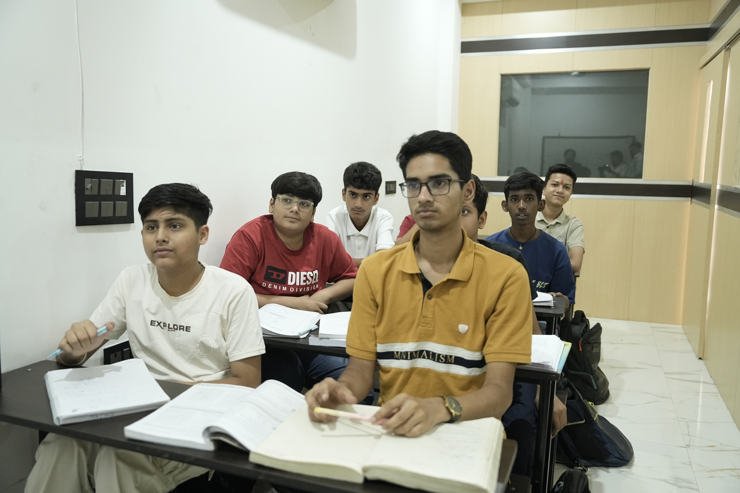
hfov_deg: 61.9
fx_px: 617
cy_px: 246
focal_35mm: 30
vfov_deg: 43.6
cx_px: 370
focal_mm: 30
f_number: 2.8
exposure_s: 1/160
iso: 5000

HOW TO COMPLETE THIS TASK: What is needed is an exact printout of every record above, with the pictures left out.

ANSWER SECTION:
hfov_deg: 61.9
fx_px: 617
cy_px: 246
focal_35mm: 30
vfov_deg: 43.6
cx_px: 370
focal_mm: 30
f_number: 2.8
exposure_s: 1/160
iso: 5000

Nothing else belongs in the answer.